The proposal of our favorite narrator focuses on a local policeman possessed by a bloodthirsty being, who chooses his victims among the drivers who pass by a highway near the mining town with which the novel itself is titled. The one about the New Yorker, on the other hand, focuses on some vampires who provide a car service in a suburban area of New Jersey. So it’s not unusual for the district judge dismiss the complaint by the lack of similarities.
Repeat offender Annie Hilter and ‘Misery’
When her compatriot Annie Hilter took it upon herself to blame Stephen King in 2005 that, with the wonderful Misery (1987), had committed an “invasion of privacy” because, according to this lady, the psychotic nurse Annie Wilkes was based on her, it was not the first time that she had pretended something like that. In 1990, she had already wanted to take him to court because she said that she had plagiarized her own book.
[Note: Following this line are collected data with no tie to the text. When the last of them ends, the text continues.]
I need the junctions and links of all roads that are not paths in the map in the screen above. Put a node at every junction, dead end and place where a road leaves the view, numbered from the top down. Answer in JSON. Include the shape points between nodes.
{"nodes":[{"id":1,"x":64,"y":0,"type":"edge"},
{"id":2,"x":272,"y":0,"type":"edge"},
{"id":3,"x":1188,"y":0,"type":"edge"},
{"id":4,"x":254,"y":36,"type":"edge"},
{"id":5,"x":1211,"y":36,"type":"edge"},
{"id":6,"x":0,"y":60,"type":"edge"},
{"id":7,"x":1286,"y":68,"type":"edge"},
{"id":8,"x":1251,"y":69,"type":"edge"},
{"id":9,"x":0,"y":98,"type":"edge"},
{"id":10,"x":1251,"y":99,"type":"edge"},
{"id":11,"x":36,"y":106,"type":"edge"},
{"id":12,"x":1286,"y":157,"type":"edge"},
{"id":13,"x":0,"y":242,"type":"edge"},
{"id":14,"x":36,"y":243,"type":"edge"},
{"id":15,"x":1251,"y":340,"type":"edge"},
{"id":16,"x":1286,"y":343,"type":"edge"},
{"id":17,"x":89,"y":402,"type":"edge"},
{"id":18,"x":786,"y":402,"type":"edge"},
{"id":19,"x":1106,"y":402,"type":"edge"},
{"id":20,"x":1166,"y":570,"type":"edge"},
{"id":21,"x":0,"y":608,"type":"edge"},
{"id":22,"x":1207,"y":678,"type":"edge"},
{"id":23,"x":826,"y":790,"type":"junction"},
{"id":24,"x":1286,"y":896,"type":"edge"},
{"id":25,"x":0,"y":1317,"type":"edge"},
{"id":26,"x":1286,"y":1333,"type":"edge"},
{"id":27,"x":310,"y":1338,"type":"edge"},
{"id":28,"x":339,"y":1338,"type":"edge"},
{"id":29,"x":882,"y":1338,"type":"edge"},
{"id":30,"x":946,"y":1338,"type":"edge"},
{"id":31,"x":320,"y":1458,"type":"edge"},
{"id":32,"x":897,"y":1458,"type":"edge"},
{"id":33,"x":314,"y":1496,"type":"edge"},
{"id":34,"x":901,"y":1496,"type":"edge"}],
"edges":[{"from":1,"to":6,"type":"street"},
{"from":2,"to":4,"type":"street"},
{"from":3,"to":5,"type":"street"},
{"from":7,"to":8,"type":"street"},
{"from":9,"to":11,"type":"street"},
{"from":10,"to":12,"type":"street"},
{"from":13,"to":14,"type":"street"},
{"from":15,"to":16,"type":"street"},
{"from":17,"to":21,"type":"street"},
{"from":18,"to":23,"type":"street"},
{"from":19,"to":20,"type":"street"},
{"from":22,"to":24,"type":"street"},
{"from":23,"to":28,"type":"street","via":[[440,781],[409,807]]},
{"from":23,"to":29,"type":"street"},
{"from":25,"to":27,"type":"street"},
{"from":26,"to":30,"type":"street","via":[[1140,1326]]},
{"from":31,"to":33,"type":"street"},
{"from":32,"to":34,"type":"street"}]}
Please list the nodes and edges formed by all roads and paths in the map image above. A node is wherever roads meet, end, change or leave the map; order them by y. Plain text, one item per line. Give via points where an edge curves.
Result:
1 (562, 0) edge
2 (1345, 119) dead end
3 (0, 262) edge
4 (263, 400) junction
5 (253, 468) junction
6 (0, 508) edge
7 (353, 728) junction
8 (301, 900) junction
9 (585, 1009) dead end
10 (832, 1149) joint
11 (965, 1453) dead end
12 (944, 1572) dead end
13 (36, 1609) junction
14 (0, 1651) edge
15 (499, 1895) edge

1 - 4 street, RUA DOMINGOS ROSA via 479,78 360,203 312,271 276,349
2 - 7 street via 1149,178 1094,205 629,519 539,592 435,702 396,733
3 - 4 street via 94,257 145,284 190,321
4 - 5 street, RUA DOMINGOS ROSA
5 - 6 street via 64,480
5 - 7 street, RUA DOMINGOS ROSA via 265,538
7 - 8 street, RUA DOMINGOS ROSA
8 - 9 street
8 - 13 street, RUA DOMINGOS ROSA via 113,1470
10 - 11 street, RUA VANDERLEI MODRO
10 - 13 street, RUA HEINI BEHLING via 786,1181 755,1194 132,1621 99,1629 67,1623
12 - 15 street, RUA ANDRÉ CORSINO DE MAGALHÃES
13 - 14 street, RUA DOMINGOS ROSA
And, as expected, did not achieve anything with all that.
Nor when getting off the hook with what riding on the bullet (2000), a novella later included in the volume Everything is eventual: 14 dark tales (2002), was another copy of an alleged manuscript by his brother. Nor by pretending that Sally Druse, the experimental psychologist from Kingdom Hospital (2004), the scripts for which the defendant wrote as remake from the homonymous series by Lars von Trier (1994-1997), was also based on his fascinating persona.
Bill DuBay’s nephew and ‘The Dark Tower’
Just the year it was going to be released the dark tower (2017), adaptation of the homonymous octology designed by Stephen King (1982-2012), the nephew of the late comics editor Bill DuBay managed to put him on the bench. He insisted that the main character of the saga, Roland Deschain, was a copy of Restin Dane, the one from the comic series The Rook, invention of his uncle (1977-2015). and he demanded compensation of 500 million dollars.
Such an amount of money cannot be compared, however, with John Shooter’s threats to Mort Rainey in Secret window, secret gardenone of the novels of four after midnight (1990), for having plagiarized a story. But it betrayed no small ambition, even as it relied on a fallacy of incomplete evidence with these similarly named gunmen, “quasi Immortals, who travel through time and fight monsters.” But unsuccessful was rejected the demand.